* [RECORDS FOR THE TASK]:
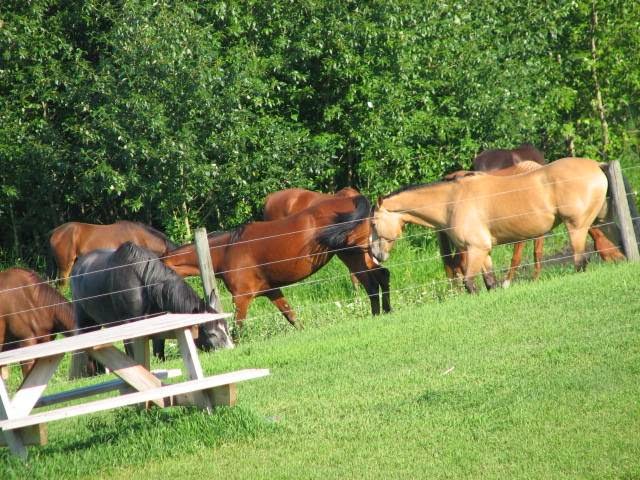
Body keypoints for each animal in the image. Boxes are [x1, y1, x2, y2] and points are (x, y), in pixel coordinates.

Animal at [71, 242, 234, 374]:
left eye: (226, 328)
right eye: (211, 333)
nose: (230, 350)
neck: (144, 284)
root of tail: (78, 266)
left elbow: (158, 348)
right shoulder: (130, 324)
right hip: (85, 321)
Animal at [370, 158, 616, 292]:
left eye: (372, 223)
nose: (375, 254)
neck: (452, 201)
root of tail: (596, 165)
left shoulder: (475, 250)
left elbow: (470, 284)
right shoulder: (483, 252)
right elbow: (490, 283)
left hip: (576, 228)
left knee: (580, 262)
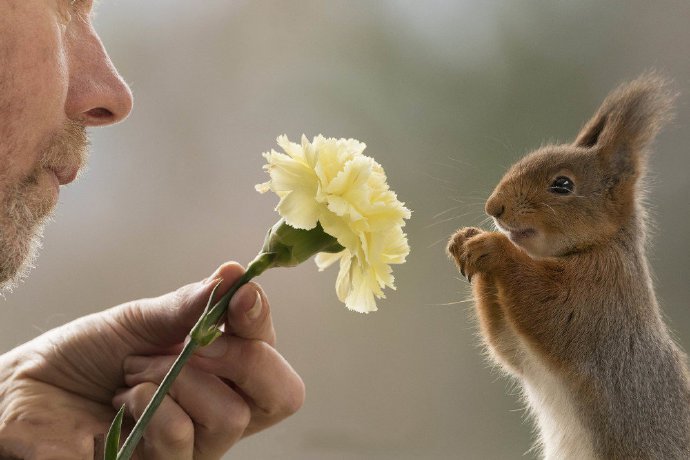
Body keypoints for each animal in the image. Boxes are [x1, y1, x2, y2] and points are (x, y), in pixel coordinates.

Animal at [446, 73, 688, 458]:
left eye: (562, 184)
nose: (493, 207)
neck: (599, 244)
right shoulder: (523, 352)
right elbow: (504, 345)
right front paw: (465, 239)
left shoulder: (600, 295)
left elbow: (550, 307)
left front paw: (494, 247)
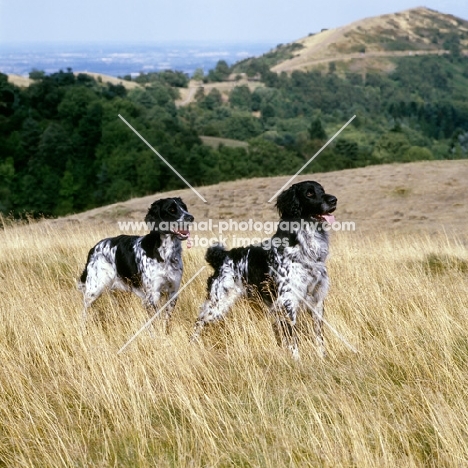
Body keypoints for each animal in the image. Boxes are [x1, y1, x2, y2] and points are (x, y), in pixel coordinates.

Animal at [78, 197, 194, 330]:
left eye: (184, 207)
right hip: (94, 289)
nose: (191, 217)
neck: (165, 254)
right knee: (84, 309)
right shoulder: (153, 295)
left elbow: (166, 319)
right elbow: (156, 319)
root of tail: (94, 248)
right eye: (172, 210)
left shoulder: (173, 291)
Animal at [191, 181, 336, 356]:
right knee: (198, 323)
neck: (305, 247)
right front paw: (297, 360)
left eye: (322, 190)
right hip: (217, 304)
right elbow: (293, 341)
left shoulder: (316, 300)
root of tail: (223, 256)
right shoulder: (287, 302)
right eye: (309, 193)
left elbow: (319, 337)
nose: (334, 200)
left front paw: (322, 357)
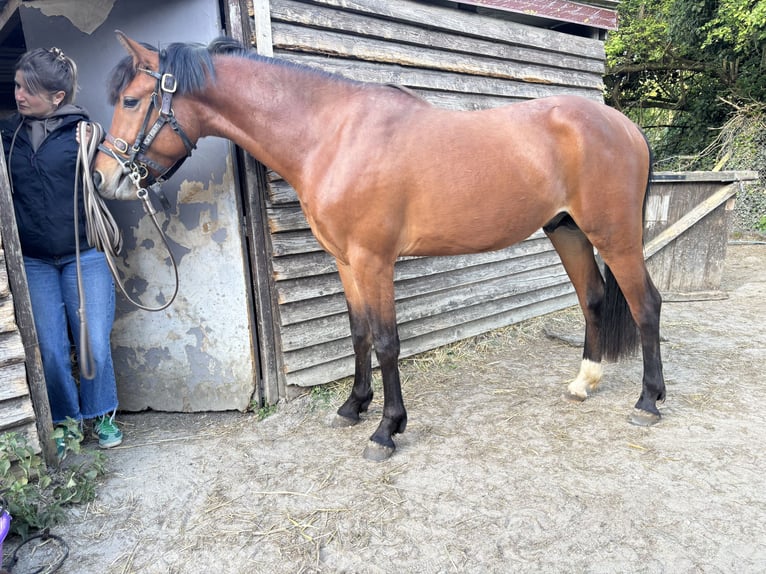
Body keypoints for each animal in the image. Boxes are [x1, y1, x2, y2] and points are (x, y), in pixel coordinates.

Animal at [93, 32, 665, 461]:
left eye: (131, 100)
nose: (102, 178)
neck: (334, 135)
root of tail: (626, 126)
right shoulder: (346, 261)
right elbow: (359, 333)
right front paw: (353, 406)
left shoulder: (374, 261)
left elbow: (388, 341)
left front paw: (387, 429)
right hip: (567, 230)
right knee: (593, 298)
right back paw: (585, 381)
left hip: (615, 236)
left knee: (646, 305)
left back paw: (649, 401)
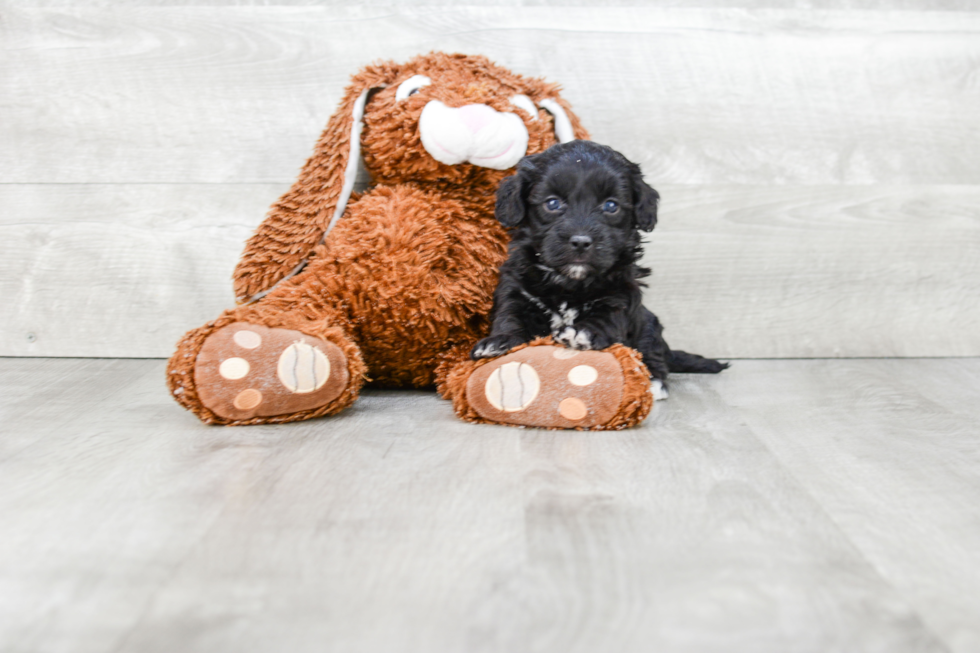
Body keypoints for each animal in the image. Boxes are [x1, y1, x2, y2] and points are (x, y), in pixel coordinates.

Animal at [470, 141, 724, 398]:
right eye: (552, 203)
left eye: (611, 206)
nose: (581, 241)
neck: (569, 283)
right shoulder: (515, 290)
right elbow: (510, 316)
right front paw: (500, 341)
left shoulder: (620, 295)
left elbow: (605, 318)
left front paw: (581, 333)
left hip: (649, 324)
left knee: (653, 352)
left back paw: (654, 382)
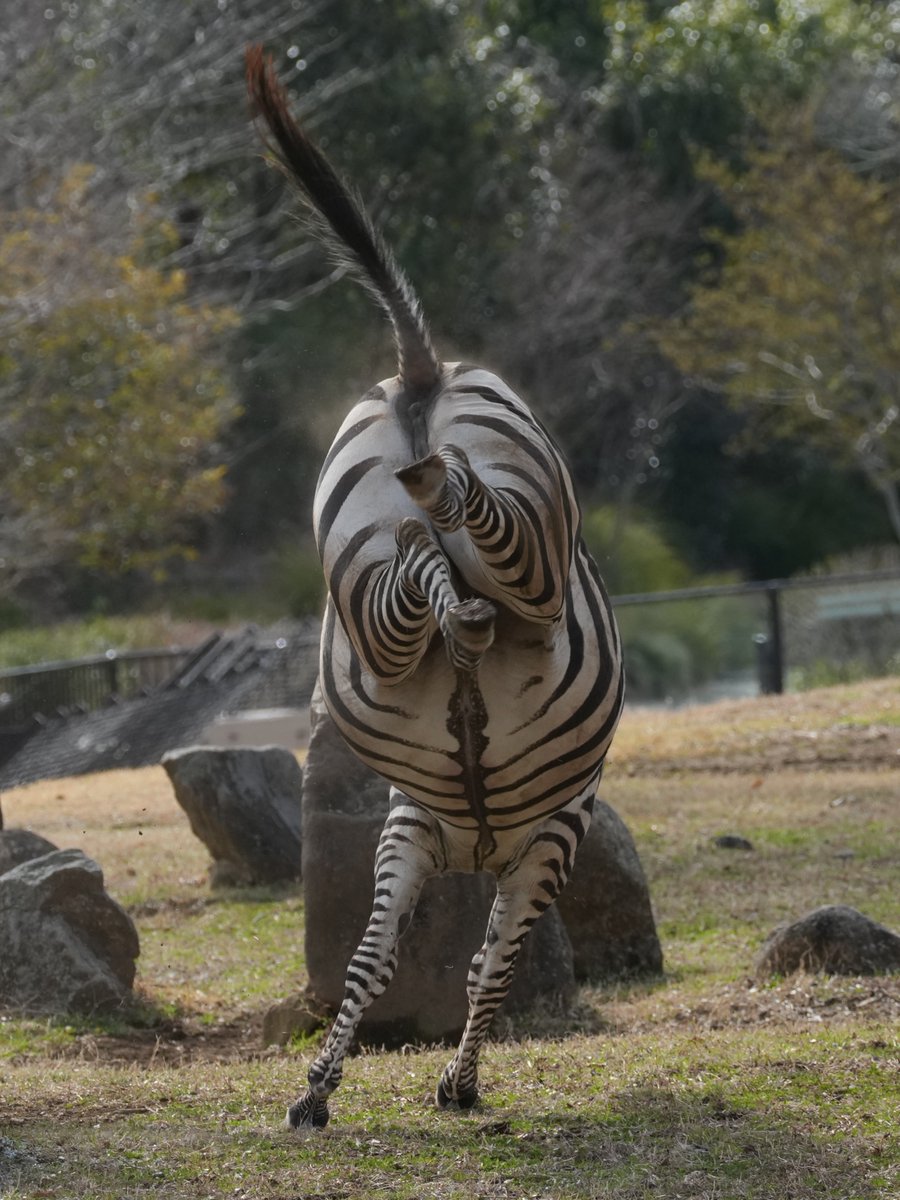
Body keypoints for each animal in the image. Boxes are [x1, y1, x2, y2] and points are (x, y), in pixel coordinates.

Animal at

* [WORK ORDER]: Go through the data, and copy each line in which the word "front" appears.

* [SOLUTION FOR THIS PROBLEM]:
right front paw: (465, 239)
left front paw: (494, 247)
right front paw: (297, 360)
left front paw: (322, 357)
right front paw: (353, 406)
left front paw: (387, 429)
right front paw: (500, 341)
left front paw: (581, 333)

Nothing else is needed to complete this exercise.